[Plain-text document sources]
○ ○ ○ ○

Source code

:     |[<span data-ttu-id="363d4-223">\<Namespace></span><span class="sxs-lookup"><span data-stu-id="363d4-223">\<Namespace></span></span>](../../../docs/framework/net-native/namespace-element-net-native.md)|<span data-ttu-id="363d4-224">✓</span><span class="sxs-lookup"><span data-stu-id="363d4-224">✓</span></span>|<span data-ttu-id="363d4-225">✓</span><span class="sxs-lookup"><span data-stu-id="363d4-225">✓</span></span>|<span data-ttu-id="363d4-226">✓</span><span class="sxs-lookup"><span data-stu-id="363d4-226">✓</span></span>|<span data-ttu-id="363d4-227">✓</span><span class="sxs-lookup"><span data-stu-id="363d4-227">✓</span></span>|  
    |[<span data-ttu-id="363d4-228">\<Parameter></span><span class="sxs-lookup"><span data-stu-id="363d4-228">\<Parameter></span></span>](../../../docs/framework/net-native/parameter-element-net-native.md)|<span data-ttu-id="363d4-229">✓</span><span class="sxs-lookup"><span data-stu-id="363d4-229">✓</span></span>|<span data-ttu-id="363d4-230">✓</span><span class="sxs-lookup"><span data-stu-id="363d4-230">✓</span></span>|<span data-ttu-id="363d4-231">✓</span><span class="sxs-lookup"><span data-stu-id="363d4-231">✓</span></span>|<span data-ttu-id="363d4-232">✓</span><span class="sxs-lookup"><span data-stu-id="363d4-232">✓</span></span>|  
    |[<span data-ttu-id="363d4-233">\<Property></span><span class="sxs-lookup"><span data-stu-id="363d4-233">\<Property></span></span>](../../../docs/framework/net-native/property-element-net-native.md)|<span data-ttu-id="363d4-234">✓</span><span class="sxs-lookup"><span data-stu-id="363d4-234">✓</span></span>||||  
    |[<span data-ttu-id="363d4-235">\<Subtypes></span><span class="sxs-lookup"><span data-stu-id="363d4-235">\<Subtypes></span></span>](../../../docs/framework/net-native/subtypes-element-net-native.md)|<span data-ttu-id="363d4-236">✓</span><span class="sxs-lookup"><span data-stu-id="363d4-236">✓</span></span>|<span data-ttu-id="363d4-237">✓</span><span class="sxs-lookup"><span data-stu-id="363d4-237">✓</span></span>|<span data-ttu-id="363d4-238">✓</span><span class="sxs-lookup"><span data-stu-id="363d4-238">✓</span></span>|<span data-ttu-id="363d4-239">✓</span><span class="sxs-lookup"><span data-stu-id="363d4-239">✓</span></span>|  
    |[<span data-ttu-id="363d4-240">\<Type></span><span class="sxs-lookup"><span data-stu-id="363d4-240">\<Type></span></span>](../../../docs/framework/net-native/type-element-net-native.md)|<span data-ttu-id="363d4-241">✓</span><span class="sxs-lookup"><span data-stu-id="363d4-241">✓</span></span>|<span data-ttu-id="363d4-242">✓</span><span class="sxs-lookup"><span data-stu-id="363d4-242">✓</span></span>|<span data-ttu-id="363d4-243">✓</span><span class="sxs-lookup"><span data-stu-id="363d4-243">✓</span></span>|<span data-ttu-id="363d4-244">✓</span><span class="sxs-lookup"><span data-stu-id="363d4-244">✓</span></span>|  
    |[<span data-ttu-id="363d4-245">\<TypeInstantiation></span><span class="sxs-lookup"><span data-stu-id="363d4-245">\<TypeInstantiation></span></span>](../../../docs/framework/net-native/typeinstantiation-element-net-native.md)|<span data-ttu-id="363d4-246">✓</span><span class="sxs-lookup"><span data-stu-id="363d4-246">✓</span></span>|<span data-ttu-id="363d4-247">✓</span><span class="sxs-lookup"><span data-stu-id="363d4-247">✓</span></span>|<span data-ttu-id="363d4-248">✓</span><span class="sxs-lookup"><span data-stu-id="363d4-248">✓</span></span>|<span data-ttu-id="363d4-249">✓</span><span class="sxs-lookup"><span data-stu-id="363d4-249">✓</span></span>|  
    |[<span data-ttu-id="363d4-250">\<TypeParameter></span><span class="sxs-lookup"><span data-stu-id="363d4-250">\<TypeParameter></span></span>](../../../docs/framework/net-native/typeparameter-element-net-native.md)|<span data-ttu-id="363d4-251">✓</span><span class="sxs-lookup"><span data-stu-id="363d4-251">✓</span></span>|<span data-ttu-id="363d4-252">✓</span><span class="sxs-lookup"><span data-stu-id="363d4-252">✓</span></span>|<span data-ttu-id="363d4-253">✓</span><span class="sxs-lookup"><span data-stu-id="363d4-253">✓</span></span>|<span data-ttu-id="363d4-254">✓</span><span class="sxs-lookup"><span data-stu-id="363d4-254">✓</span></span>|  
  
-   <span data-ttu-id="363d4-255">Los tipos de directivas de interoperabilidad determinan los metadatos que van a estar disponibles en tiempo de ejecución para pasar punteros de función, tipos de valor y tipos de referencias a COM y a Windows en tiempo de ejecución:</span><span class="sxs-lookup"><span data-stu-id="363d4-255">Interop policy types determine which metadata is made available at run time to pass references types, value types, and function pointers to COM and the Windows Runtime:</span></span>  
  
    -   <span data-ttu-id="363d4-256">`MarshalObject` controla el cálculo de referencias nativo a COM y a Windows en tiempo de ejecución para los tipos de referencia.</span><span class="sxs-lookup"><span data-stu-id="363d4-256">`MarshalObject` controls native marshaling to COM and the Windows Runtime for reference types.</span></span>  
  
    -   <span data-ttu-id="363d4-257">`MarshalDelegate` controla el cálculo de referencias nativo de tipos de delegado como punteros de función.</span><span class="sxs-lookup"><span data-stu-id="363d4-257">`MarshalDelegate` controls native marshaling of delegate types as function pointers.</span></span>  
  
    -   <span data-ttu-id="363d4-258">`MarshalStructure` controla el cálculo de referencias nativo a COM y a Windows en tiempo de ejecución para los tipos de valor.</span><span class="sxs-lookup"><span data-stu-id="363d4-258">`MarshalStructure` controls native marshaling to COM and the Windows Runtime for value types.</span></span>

○ ○ ○ ○

Problem description:
Once the records end, copy them all again exactly.

Worked solution:
Source code

:     |[<span data-ttu-id="363d4-223">\<Namespace></span><span class="sxs-lookup"><span data-stu-id="363d4-223">\<Namespace></span></span>](../../../docs/framework/net-native/namespace-element-net-native.md)|<span data-ttu-id="363d4-224">✓</span><span class="sxs-lookup"><span data-stu-id="363d4-224">✓</span></span>|<span data-ttu-id="363d4-225">✓</span><span class="sxs-lookup"><span data-stu-id="363d4-225">✓</span></span>|<span data-ttu-id="363d4-226">✓</span><span class="sxs-lookup"><span data-stu-id="363d4-226">✓</span></span>|<span data-ttu-id="363d4-227">✓</span><span class="sxs-lookup"><span data-stu-id="363d4-227">✓</span></span>|  
    |[<span data-ttu-id="363d4-228">\<Parameter></span><span class="sxs-lookup"><span data-stu-id="363d4-228">\<Parameter></span></span>](../../../docs/framework/net-native/parameter-element-net-native.md)|<span data-ttu-id="363d4-229">✓</span><span class="sxs-lookup"><span data-stu-id="363d4-229">✓</span></span>|<span data-ttu-id="363d4-230">✓</span><span class="sxs-lookup"><span data-stu-id="363d4-230">✓</span></span>|<span data-ttu-id="363d4-231">✓</span><span class="sxs-lookup"><span data-stu-id="363d4-231">✓</span></span>|<span data-ttu-id="363d4-232">✓</span><span class="sxs-lookup"><span data-stu-id="363d4-232">✓</span></span>|  
    |[<span data-ttu-id="363d4-233">\<Property></span><span class="sxs-lookup"><span data-stu-id="363d4-233">\<Property></span></span>](../../../docs/framework/net-native/property-element-net-native.md)|<span data-ttu-id="363d4-234">✓</span><span class="sxs-lookup"><span data-stu-id="363d4-234">✓</span></span>||||  
    |[<span data-ttu-id="363d4-235">\<Subtypes></span><span class="sxs-lookup"><span data-stu-id="363d4-235">\<Subtypes></span></span>](../../../docs/framework/net-native/subtypes-element-net-native.md)|<span data-ttu-id="363d4-236">✓</span><span class="sxs-lookup"><span data-stu-id="363d4-236">✓</span></span>|<span data-ttu-id="363d4-237">✓</span><span class="sxs-lookup"><span data-stu-id="363d4-237">✓</span></span>|<span data-ttu-id="363d4-238">✓</span><span class="sxs-lookup"><span data-stu-id="363d4-238">✓</span></span>|<span data-ttu-id="363d4-239">✓</span><span class="sxs-lookup"><span data-stu-id="363d4-239">✓</span></span>|  
    |[<span data-ttu-id="363d4-240">\<Type></span><span class="sxs-lookup"><span data-stu-id="363d4-240">\<Type></span></span>](../../../docs/framework/net-native/type-element-net-native.md)|<span data-ttu-id="363d4-241">✓</span><span class="sxs-lookup"><span data-stu-id="363d4-241">✓</span></span>|<span data-ttu-id="363d4-242">✓</span><span class="sxs-lookup"><span data-stu-id="363d4-242">✓</span></span>|<span data-ttu-id="363d4-243">✓</span><span class="sxs-lookup"><span data-stu-id="363d4-243">✓</span></span>|<span data-ttu-id="363d4-244">✓</span><span class="sxs-lookup"><span data-stu-id="363d4-244">✓</span></span>|  
    |[<span data-ttu-id="363d4-245">\<TypeInstantiation></span><span class="sxs-lookup"><span data-stu-id="363d4-245">\<TypeInstantiation></span></span>](../../../docs/framework/net-native/typeinstantiation-element-net-native.md)|<span data-ttu-id="363d4-246">✓</span><span class="sxs-lookup"><span data-stu-id="363d4-246">✓</span></span>|<span data-ttu-id="363d4-247">✓</span><span class="sxs-lookup"><span data-stu-id="363d4-247">✓</span></span>|<span data-ttu-id="363d4-248">✓</span><span class="sxs-lookup"><span data-stu-id="363d4-248">✓</span></span>|<span data-ttu-id="363d4-249">✓</span><span class="sxs-lookup"><span data-stu-id="363d4-249">✓</span></span>|  
    |[<span data-ttu-id="363d4-250">\<TypeParameter></span><span class="sxs-lookup"><span data-stu-id="363d4-250">\<TypeParameter></span></span>](../../../docs/framework/net-native/typeparameter-element-net-native.md)|<span data-ttu-id="363d4-251">✓</span><span class="sxs-lookup"><span data-stu-id="363d4-251">✓</span></span>|<span data-ttu-id="363d4-252">✓</span><span class="sxs-lookup"><span data-stu-id="363d4-252">✓</span></span>|<span data-ttu-id="363d4-253">✓</span><span class="sxs-lookup"><span data-stu-id="363d4-253">✓</span></span>|<span data-ttu-id="363d4-254">✓</span><span class="sxs-lookup"><span data-stu-id="363d4-254">✓</span></span>|  
  
-   <span data-ttu-id="363d4-255">Los tipos de directivas de interoperabilidad determinan los metadatos que van a estar disponibles en tiempo de ejecución para pasar punteros de función, tipos de valor y tipos de referencias a COM y a Windows en tiempo de ejecución:</span><span class="sxs-lookup"><span data-stu-id="363d4-255">Interop policy types determine which metadata is made available at run time to pass references types, value types, and function pointers to COM and the Windows Runtime:</span></span>  
  
    -   <span data-ttu-id="363d4-256">`MarshalObject` controla el cálculo de referencias nativo a COM y a Windows en tiempo de ejecución para los tipos de referencia.</span><span class="sxs-lookup"><span data-stu-id="363d4-256">`MarshalObject` controls native marshaling to COM and the Windows Runtime for reference types.</span></span>  
  
    -   <span data-ttu-id="363d4-257">`MarshalDelegate` controla el cálculo de referencias nativo de tipos de delegado como punteros de función.</span><span class="sxs-lookup"><span data-stu-id="363d4-257">`MarshalDelegate` controls native marshaling of delegate types as function pointers.</span></span>  
  
    -   <span data-ttu-id="363d4-258">`MarshalStructure` controla el cálculo de referencias nativo a COM y a Windows en tiempo de ejecución para los tipos de valor.</span><span class="sxs-lookup"><span data-stu-id="363d4-258">`MarshalStructure` controls native marshaling to COM and the Windows Runtime for value types.</span></span>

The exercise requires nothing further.